If you own or rent a home that was built prior to 1978, you should know that there are laws that protect you and your family from lead exposure. If you rent a home, your landlord is required by Vermont’s Lead Law to perform essential maintenance practices annually. This practice requires a visual inspection of all interior and exterior surfaces. Any deteriorated paint that exceeds a set measurement is then safely stabilized or removed within thirty days of the inspection or notification by a tenant. Inserts are installed in window wells as required and you will receive a written notice regarding the importance of reporting deteriorating paint promptly. This practice is also required for child care facilities and schools constructed before 1978.
It is also important for you to know that contractors are required to be trained and licensed to work in a safe manner when disturbing lead paint. The Environmental Protection Agency (EPA) issued this rule to protect people from lead dust and chips that can be created when disturbing lead paint during renovation, repairs, and painting (RRP). This rule applies to all homes, child care centers, and schools that were built before 1978.
UCS conducts annual Essential Maintenance Practices (EMP) on our affected rental properties, and early childhood centers. We have several staff within our Facilities and Safety Division who are certified by the Vermont Department of Health on Essential Maintenance Practices. These practices reduce the hazards of lead paint poisoning. The Facilities and Safety staff have also recently become Certified Renovators through the Environmental Protection Agency (EPA) and UCS has become a Lead Safe Certified Firm through the EPA.
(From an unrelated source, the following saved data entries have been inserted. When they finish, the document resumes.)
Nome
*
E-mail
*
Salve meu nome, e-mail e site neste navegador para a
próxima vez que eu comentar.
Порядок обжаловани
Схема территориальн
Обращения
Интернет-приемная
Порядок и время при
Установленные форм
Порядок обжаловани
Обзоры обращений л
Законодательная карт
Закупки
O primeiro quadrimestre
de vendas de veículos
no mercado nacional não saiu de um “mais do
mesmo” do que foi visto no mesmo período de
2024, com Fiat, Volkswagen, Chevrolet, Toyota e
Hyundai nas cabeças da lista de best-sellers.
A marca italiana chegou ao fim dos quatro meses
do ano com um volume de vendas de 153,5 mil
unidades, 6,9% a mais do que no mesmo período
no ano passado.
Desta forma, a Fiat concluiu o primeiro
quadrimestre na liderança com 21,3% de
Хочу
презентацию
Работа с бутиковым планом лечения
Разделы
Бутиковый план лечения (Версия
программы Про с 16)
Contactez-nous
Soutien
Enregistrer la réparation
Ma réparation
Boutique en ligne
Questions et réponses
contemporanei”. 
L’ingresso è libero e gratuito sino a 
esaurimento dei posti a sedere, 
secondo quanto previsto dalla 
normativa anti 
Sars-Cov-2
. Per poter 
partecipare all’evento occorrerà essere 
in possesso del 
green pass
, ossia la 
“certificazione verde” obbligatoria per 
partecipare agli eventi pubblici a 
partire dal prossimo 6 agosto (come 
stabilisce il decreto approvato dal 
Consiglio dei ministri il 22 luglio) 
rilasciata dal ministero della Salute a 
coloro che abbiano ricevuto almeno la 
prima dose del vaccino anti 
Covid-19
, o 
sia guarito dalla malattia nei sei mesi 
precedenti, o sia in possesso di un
*To help reduce the risk of lead exposure you can take precaution and follow these simple steps:
- Evaluate your home for lead hazards.
- Remodel and renovate safety. Never sand lead paint since lead dust is much more dangerous than lead paint.
- Do not remove lead-based paint yourself. Hire a licensed contractor.
- Keep areas where children play as dust-free and clean as possible.
- If you are a tenant, review lead-based paint hazards in information provided by your landlord.
- Eat a healthy diet that includes iron, calcium and foods low in fat. This causes the body to absorb less lead.
- Practice good maintenance to keep old lead-based paint intact.